A material used in the most demanding environments such as in aircraft components, missiles, and formula one vehicles, Titanium has been around for the last two centuries, but it was only with the Kroll process in the 1930s that Titanium could be extracted in industrial amounts. Over the past decade, it has began to slowly penetrate many luxury markets. Today we discuss the unique properties of Titanium, as well as share some of our favourite Titanium luxury creations.

When you think of Titanium, three terms should come to mind: Strength, Lightness and Exclusivity. With Titanium having a strength of around 1000 MPa, or five times stronger than that of ordinary steels, Grade 5 Titanium has been called upon in the production of formula one frames and engines, due to its unique strength and fracture toughness. However, it is in its lightness that Titanium truly puts most other materials to sleep. About half the weight of steel for the same volume, holding a piece of Titanium is truly an experience in itself. It was the extraordinary lightness and toughness of Titanium that lent itself for use in the Concorde project, the British-French supersonic passenger airliner. It has also been used in the US Airforce SR-71 Blackbird, the world's fastest supersonic plane during the Cold War, with over 85% of the plane's body being made of Titanium.

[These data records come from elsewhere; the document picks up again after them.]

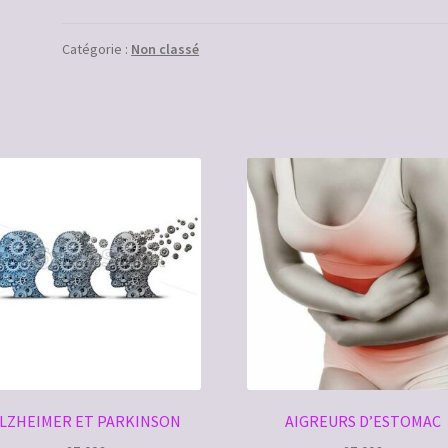
URINAIRE
Catégorie :
Non classé
LZHEIMER ET PARKINSON
AIGREURS D’ESTOMAC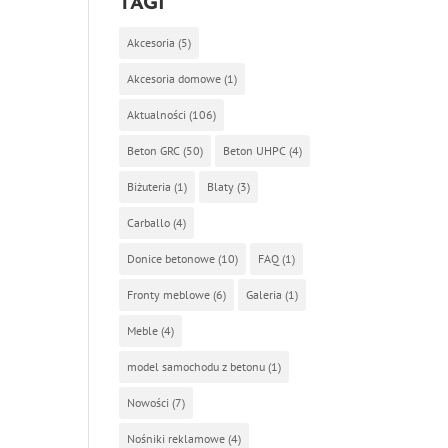
TAGI
Akcesoria
(5)
Akcesoria domowe
(1)
z
Aktualności
(106)
Beton GRC
(50)
Beton UHPC
(4)
Biżuteria
(1)
Blaty
(3)
Carballo
(4)
Donice betonowe
(10)
FAQ
(1)
Fronty meblowe
(6)
Galeria
(1)
Meble
(4)
model samochodu z betonu
(1)
Nowości
(7)
Nośniki reklamowe
(4)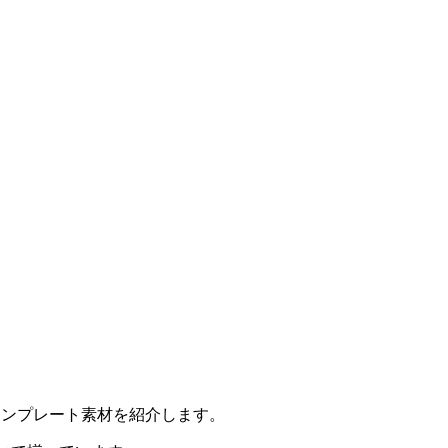
の無料テンプレート素材を紹介します。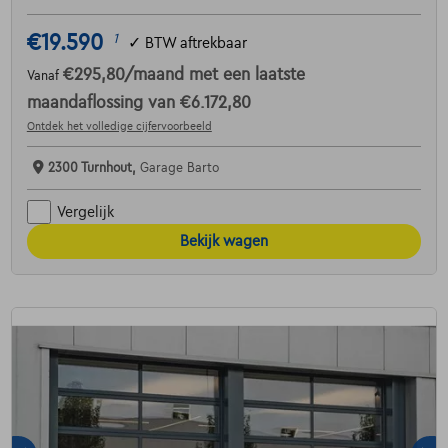
€19.590
1
✓
BTW aftrekbaar
€295,80
/maand
met een laatste
Vanaf
maandaflossing van
€6.172,80
Ontdek het volledige cijfervoorbeeld
2300 Turnhout,
Garage Barto
Vergelijk
Bekijk wagen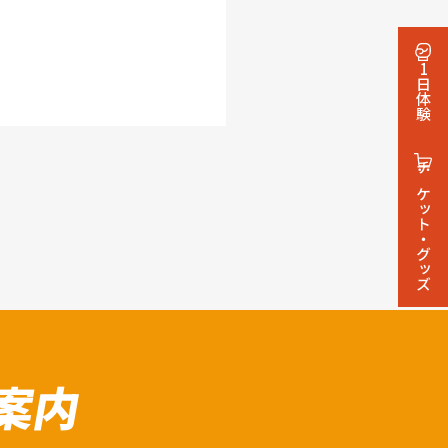
1日体験
チケット・グッズ
案内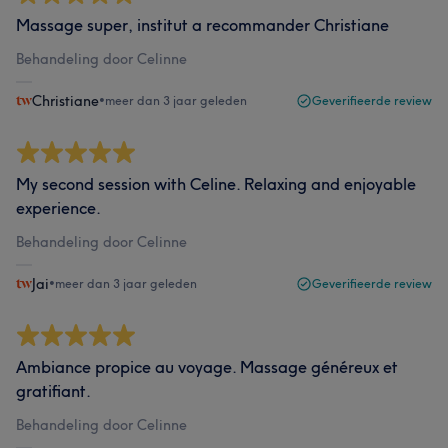
Massage super, institut a recommander Christiane
Behandeling door Celinne
Christiane
•
meer dan 3 jaar geleden
Geverifieerde review
My second session with Celine. Relaxing and enjoyable
experience.
Behandeling door Celinne
Jai
•
meer dan 3 jaar geleden
Geverifieerde review
Ambiance propice au voyage. Massage généreux et
gratifiant.
Behandeling door Celinne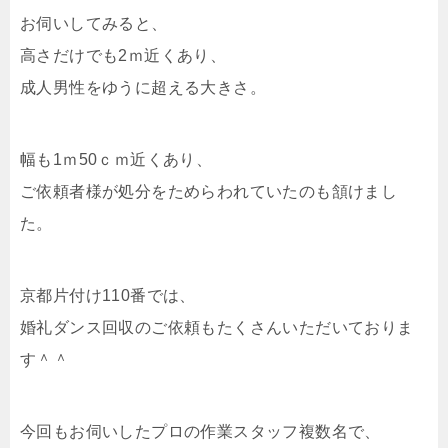
お伺いしてみると、
高さだけでも2ｍ近くあり、
成人男性をゆうに超える大きさ。
幅も1ｍ50ｃｍ近くあり、
ご依頼者様が処分をためらわれていたのも頷けまし
た。
京都片付け110番では、
婚礼ダンス回収のご依頼もたくさんいただいておりま
す＾＾
今回もお伺いしたプロの作業スタッフ複数名で、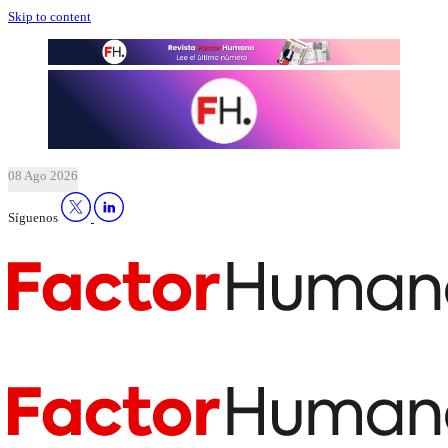
Skip to content
08 Ago 2026
Síguenos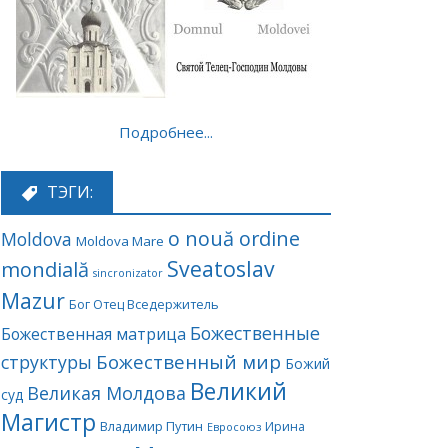
Подробнее...
ТЭГИ:
o nouă ordine
Moldova
Moldova Mare
Sveatoslav
mondială
sincronizator
Mazur
Бог Отец Вседержитель
Божественные
Божественная матрица
Божественный мир
структуры
Божий
Великий
Великая Молдова
суд
Магистр
Владимир Путин
Ирина
Евросоюз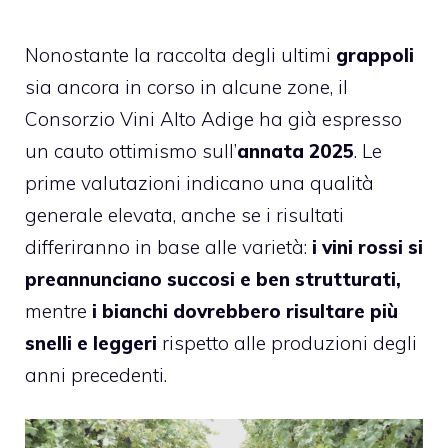
Nonostante la raccolta degli ultimi
grappoli
sia ancora in corso in alcune zone, il
Consorzio Vini Alto Adige ha già espresso
un cauto ottimismo sull’
annata 2025
. Le
prime valutazioni indicano una qualità
generale elevata, anche se i risultati
differiranno in base alle varietà:
i vini rossi si
preannunciano succosi e ben strutturati,
mentre
i bianchi dovrebbero risultare più
snelli e leggeri
rispetto alle produzioni degli
anni precedenti.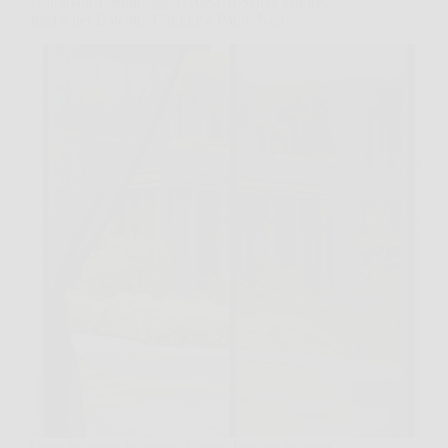
Automatica, Montaggio Adesivo Senza Forare,
Ideale per Balconi, Cantine e Patio, Nero
Quando arriva la sera e si vuole lasciare la porta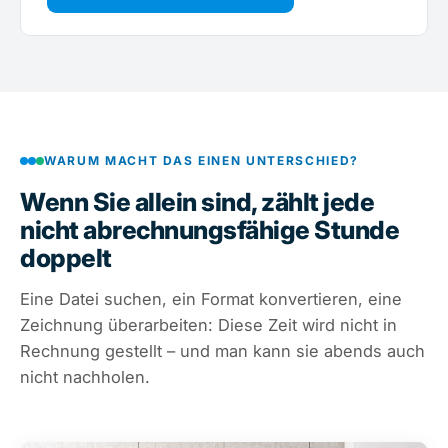
WARUM MACHT DAS EINEN UNTERSCHIED?
Wenn Sie allein sind, zählt jede
nicht abrechnungsfähige Stunde
doppelt
Eine Datei suchen, ein Format konvertieren, eine
Zeichnung überarbeiten: Diese Zeit wird nicht in
Rechnung gestellt – und man kann sie abends auch
nicht nachholen.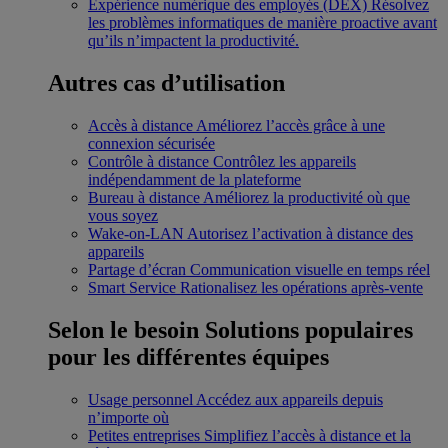
Expérience numérique des employés (DEX)
Résolvez
les problèmes informatiques de manière proactive avant
qu’ils n’impactent la productivité.
Autres cas d’utilisation
Accès à distance
Améliorez l’accès grâce à une
connexion sécurisée
Contrôle à distance
Contrôlez les appareils
indépendamment de la plateforme
Bureau à distance
Améliorez la productivité où que
vous soyez
Wake-on-LAN
Autorisez l’activation à distance des
appareils
Partage d’écran
Communication visuelle en temps réel
Smart Service
Rationalisez les opérations après-vente
Selon le besoin
Solutions populaires
pour les différentes équipes
Usage personnel
Accédez aux appareils depuis
n’importe où
Petites entreprises
Simplifiez l’accès à distance et la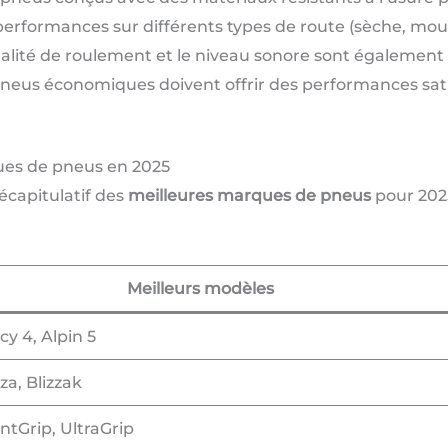
performances sur différents types de route (sèche, mouil
alité de roulement et le niveau sonore sont également 
neus économiques doivent offrir des performances sat
ues de pneus en 2025
écapitulatif des
meilleures marques de pneus
pour 2025
Meilleurs modèles
y 4, Alpin 5
a, Blizzak
entGrip, UltraGrip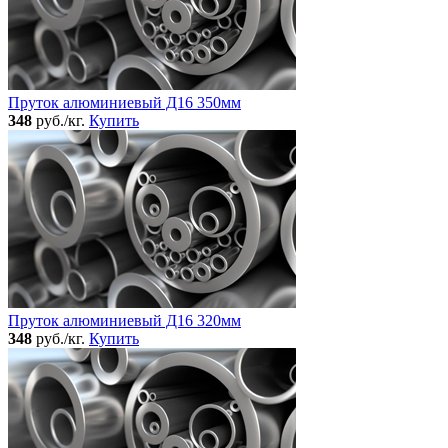
Пруток алюминиевый Д16 350мм
348
руб./кг.
Купить
Пруток алюминиевый Д16 320мм
348
руб./кг.
Купить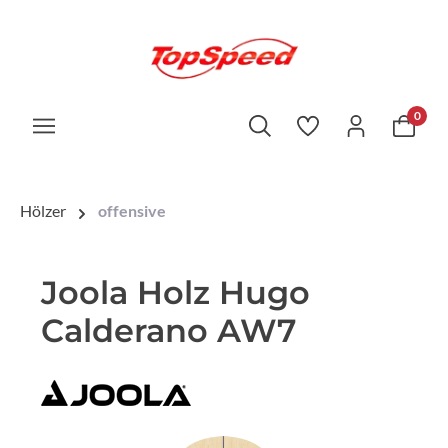
0
Hölzer
offensive
Joola Holz Hugo
Calderano AW7
Bildergalerie überspringen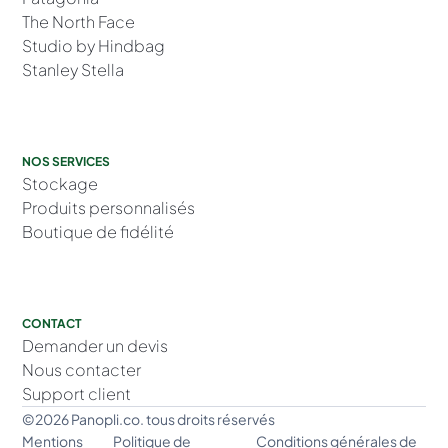
The North Face
Studio by Hindbag
Stanley Stella
NOS SERVICES
Stockage
Produits personnalisés
Boutique de fidélité
CONTACT
Demander un devis
Nous contacter
Support client
©2026 Panopli.co. tous droits réservés
Mentions
Politique de
Conditions générales de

Despite these incredible properties, Titanium has not found its way into most commercial applications, due to its exclusivity and high price. While materials such as Aluminium are abundant in the Earth's crust, Titanium is far less common, and its ability to react with oxygen means that it cannot be found naturally in its pure form. Rather, it has to be extracted from mineral ores using a series of costly and intricate chemical reactions. As a result, Titanium production is extremely expensive, and can cost over 50 times that of a plain carbon steel.

Richard Mille RM029

Featuring a baseplate and bridges in sandblasted Grade 5 Titanium as well as a rotor in Grade 2 Titanium, the RM029 brought out the best of the material in a luxury watch.

Advent Titanium Edition


Machined out of a solid block of Grade 5 Titanium, the Advent Titanium edition was engineered with a mechanically textured finish that is impossible to be reproduced by hand, and undergoes a series of strength and rigidity tests to ensure perfection.

Vulcano Titanium

Costing 2.5million euros, the world's first Titanium car was designed to be the only one of its kind, requiring over 10,000 hours of hand-crafted work.